O Brasil vive a febre da Copa do Mundo, que voltou a ser realizada no País após 64 anos. Na preparação para o Mundial, falou-se muito em legado, mas nesse debate o foco esteve no aproveitamento posterior dos 12 modernos estádios construídos ou reformados para o torneio e na melhoria da infraestrutura das cidades que sediam as partidas. Uma questão ainda precisa ser melhor discutida: a Copa pode ser um ponto de partida para a modernização do futebol brasileiro, de forma que ele seja competitivo em relação às principais ligas da Europa e aumente sua contribuição para a economia nacional?
Especialistas acreditam que a influência do esporte mais amado do Brasil no Produto Interno Bruto (PIB) está aquém do que poderia atingir.
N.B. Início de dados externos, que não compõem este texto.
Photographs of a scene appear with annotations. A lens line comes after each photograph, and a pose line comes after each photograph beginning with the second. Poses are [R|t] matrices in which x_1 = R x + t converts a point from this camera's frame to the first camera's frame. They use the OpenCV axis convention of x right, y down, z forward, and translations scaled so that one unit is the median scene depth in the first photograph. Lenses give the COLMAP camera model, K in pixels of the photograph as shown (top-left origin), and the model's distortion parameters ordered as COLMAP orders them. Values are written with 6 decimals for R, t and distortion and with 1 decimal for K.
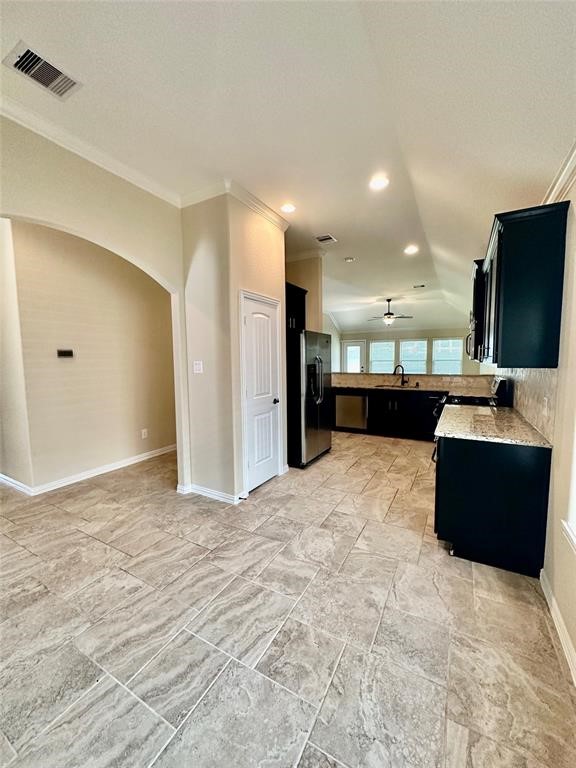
lens RADIAL K [[306.7, 0, 288.8], [0, 306.7, 384.0], [0, 0, 1]] dist [-0.001863, -0.000476]
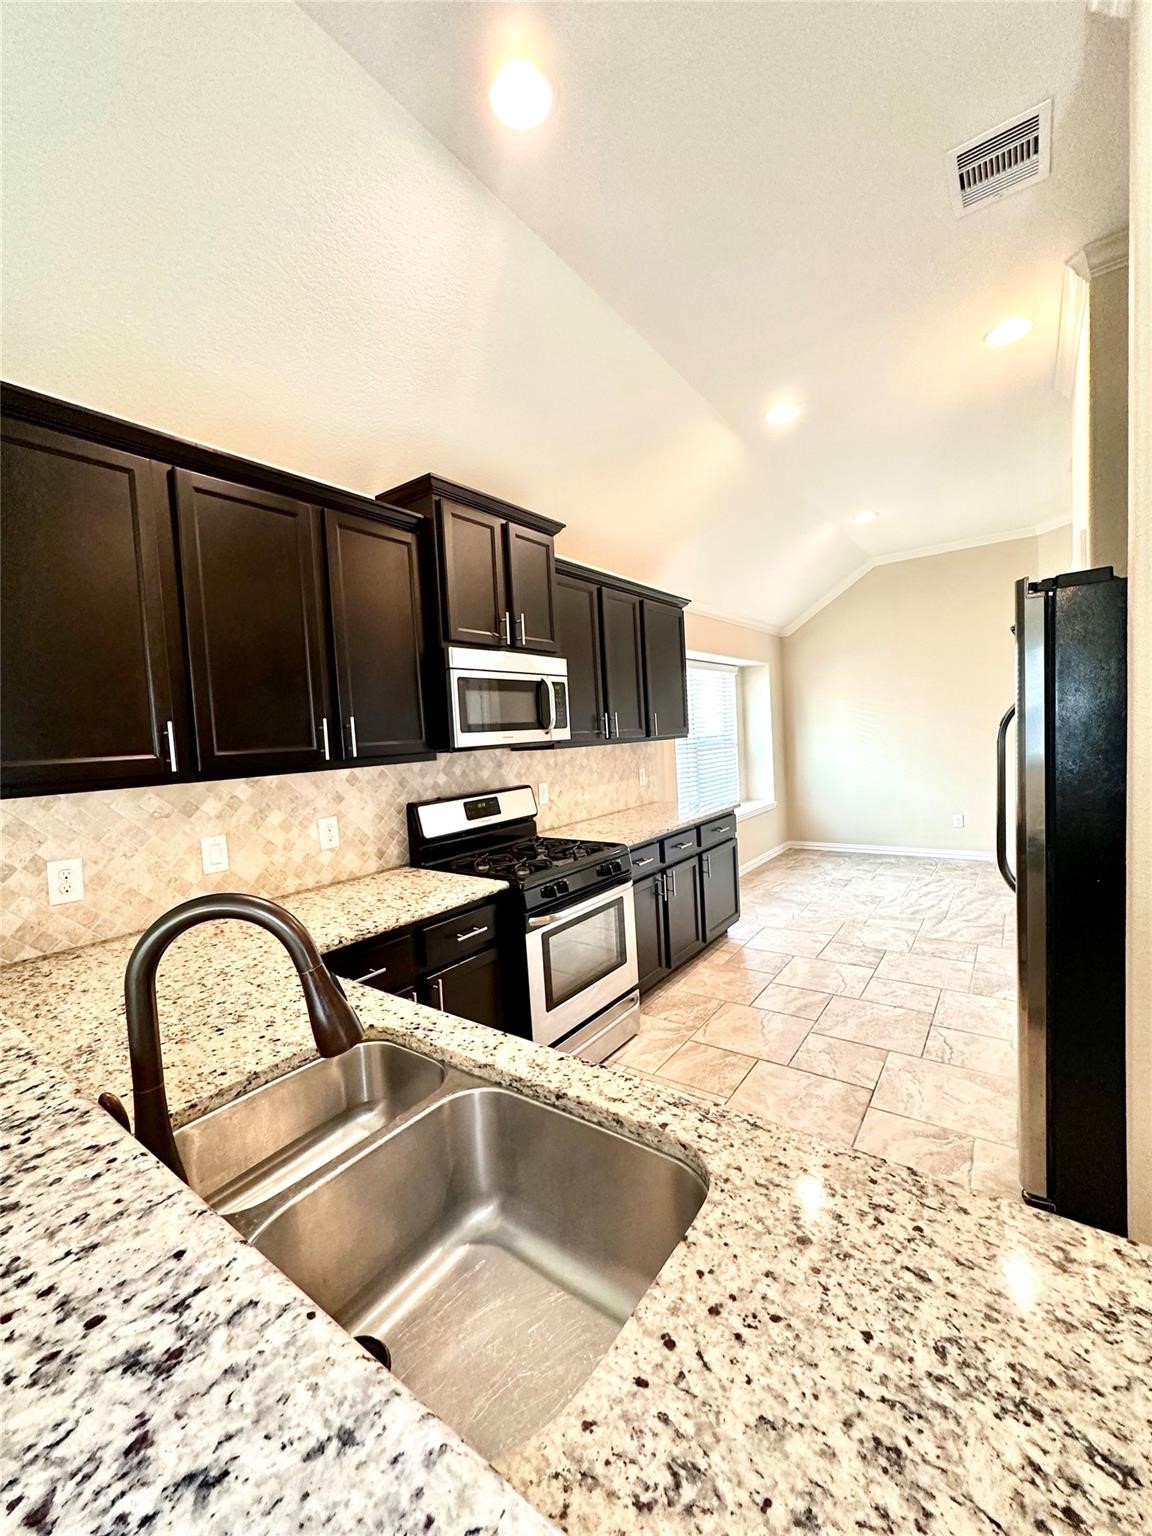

Segundo estimativa da consultoria Pluri, de Curitiba, em 2011 os esportes representaram 1,6% do PIB nacional, algo em torno de R$ 67 bilhões.
Esse montante diz respeito a valores movimentados diretamente por clubes e entidades desportivas, marketing, mídia, vestuário, serviços e outros itens, e também a impactos indiretos em outros setores importantes da economia, como alimentação, transportes e hotelaria.
Em outros países, segundo a Pluri, os esportes tiveram um peso maior no PIB naquele ano: nos Estados Unidos, o setor chegou a uma participação de 2,1% em 2011; na Inglaterra, 1,8%; na Austrália, 2,3%; e na Nova Zelândia, 2,8%.
O futebol foi responsável por mais da metade do PIB esportivo do Brasil em 2011, ao atingir R$ 36 bilhões. A Pluri aponta que a economia do setor de esportes vem aumentando acima do PIB geral no Brasil, e pode chegar a 1,9% de participação em 2016. Um dos principais responsáveis por esse fenômeno é o futebol: o faturamento dos 20 maiores clubes brasileiros teve uma média de crescimento de 12,3% por ano entre 2007 e 2011.
Marcelo Risso, consultor em marketing esportivo, acredita que o momento é de despertar para uma gestão mais profissional no futebol do Brasil, mas ainda há muito a ser aperfeiçoado. "Pelo que o futebol representa no Brasil, a participação (do setor na economia) é muito pequena ainda. Isso acontece em razão do amadorismo na gestão do futebol no País. Agora ele está começando a ser administrado por especialistas, há algumas iniciativas isoladas. Mas na maioria dos casos o futebol ainda é gerido pelos apaixonados, que nem sempre veem o esporte como indústria, do ponto de vista de uma empresa, e as receitas acabam sendo menores que as despesas. Há poucas fontes de renda: patrocínio, bilheteria e TV. Muitos clubes vivem principalmente das cotas de televisão", critica.
Um estudo apresentado no ano passado pela área de projetos da Fundação Getúlio Vargas (FGV Projetos) estimou que o valor gerado diretamente pela cadeia produtiva do futebol no País em 2009 poderia ter sido cinco vezes maior se os clubes brasileiros adotassem padrões de gestão e rentabilidade comparáveis aos das agremiações europeias.
A análise cita os quatro maiores entraves para que o futebol local atinja esses patamares: insuficiente exploração e desenvolvimento do potencial econômico dos principais clubes e competições; geração tímida de receitas de estádios, que sofrem com baixas taxas de ocupação e valor agregado da visita muito aquém do potencial; aproveitamento pequeno do potencial "exportador" do futebol brasileiro, devido à incapacidade dos clubes nacionais de desenvolver e reter talentos; e reduzida geração de renda e emprego de baixa qualidade por parte dos clubes menores.
"Evidencia-se uma transição não concluída. De um lado, está em questão um modelo de gestão dos clubes que não se adequa às necessidades de um esporte profissional de nível mundial como o futebol brasileiro. De outro, não predominam ainda práticas de administração que reconheçam o futebol como grande vocação econômica nos seus diversos aspectos", descrevem os pesquisadores Fernando Blumenschein e Diego Navarro, autores do estudo.
Fonte: Folha de Londrina, 23 de junho de 2014.